WORK REQUEST
Nothing in the entries may change when you repeat them, and no images may appear.

INPUT FOR THIS TASK
————

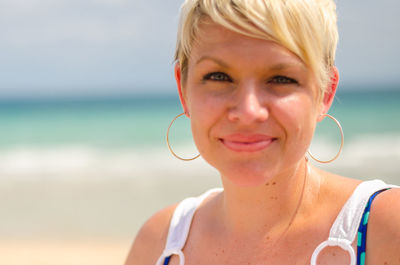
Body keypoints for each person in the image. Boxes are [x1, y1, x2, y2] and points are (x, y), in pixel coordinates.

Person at [125, 0, 400, 264]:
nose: (248, 111)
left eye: (281, 79)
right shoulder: (159, 245)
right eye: (219, 77)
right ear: (183, 89)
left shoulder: (385, 230)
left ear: (325, 93)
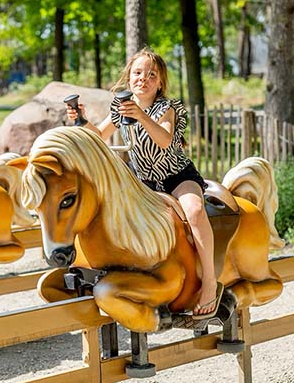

————

WRITTEN ANSWER
Body keypoints for each person in the image. Boxes are [x1, y1, x2, y2] and points are (x, y), in pixel coordinates.

Person at [125, 0, 400, 264]:
nose: (248, 111)
left eye: (281, 79)
right shoulder: (159, 245)
right eye: (219, 77)
right ear: (183, 89)
left shoulder: (385, 230)
left ear: (325, 93)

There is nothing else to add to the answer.